NASA has picked Boeing to develop a demonstrator of a truss-braced-wing narrowbody aircraft, part of a programme aimed at advancing technologies that could make the next single-aisle commercial aircraft 30% more efficient.
The agency will provide $425 million to fund of the project’s expected $1.15 billion cost, with Boeing and its commercial partners contributing the balance of an expected $725 million, NASA said on 18 January.
NASA had previously revealed its intention to develop a narrowbody demonstrator but had not disclosed its project partner or the aircraft’s design. Agency officials say their work could advance and prove out technologies that might be incorporated into a new single-aisle aircraft entering service in the 2030s.
“NASA has selected Boeing as our partner in designing, building and flying a brand-new large-scale experimental airplane called the Sustainable Flight Demonstrator,” says NASA administrator Bill Nelson. “Boeing’s concept is a transonic truss-braced wing single-aisle aircraft, which is scheduled to fly in 2028.”
NASA expects the demonstrator’s flight-test programme will last about one year, with some flight testing happening from its Armstrong Flight Research Center in California.
Boeing chief technology officer Todd Citron says the partnership with help equip “future airplanes with breakthrough technologies”. The truss-brace design’s high-mounted wings “free up underwing space for advanced propulsion systems”, he adds.
Boeing will develop the demonstrator using an airframe from an existing single-aisle aircraft, officials say. The manufacturer has not yet disclosed other project partners.
The airframer on 18 January released an image showing two truss-braced concepts, one labelled VS-1 and the other VS-2. The aircraft shown have long wings mounted atop their fuselages, supported by trusses and carrying apparent large-diameter turbofans.

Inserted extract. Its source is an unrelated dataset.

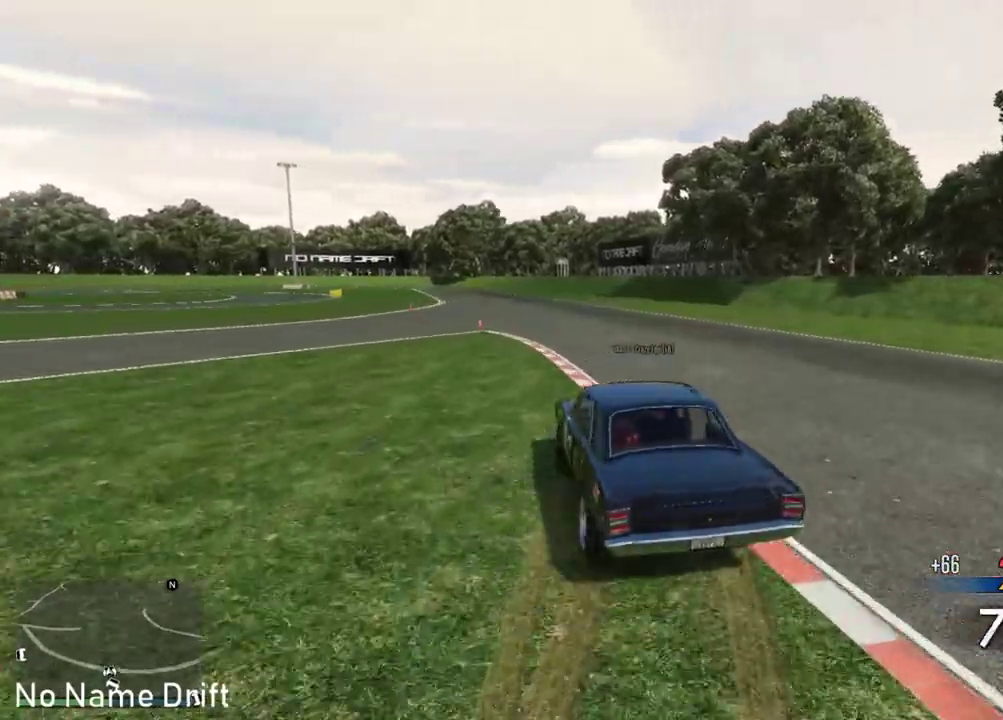
{"buttons": ["R2"], "left_stick": "left", "right_stick": "center", "events": [[150, "left_stick", "right"], [367, "left_stick", "center"], [433, "left_stick", "left"]]}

“It’s our plan to demonstrate this extra long, thin wing – stabilised by the braces – that will make commercial airliners much more fuel efficient by [reducing] drag,” Nelson says. “Boeing’s proposed design could make a significant contribution toward our goal of improving fuel efficiency by as much as 30%.”
Long, slender wings have increased aspect ratios, providing more lift and improved aerodynamic efficiency. Trusses provide structure support such wings need.
But the designs add complexity. They have joints and differing load paths. Engineers must address buffet, icing and powerplant-integration challenges. The longer wings also create space challenges at airports.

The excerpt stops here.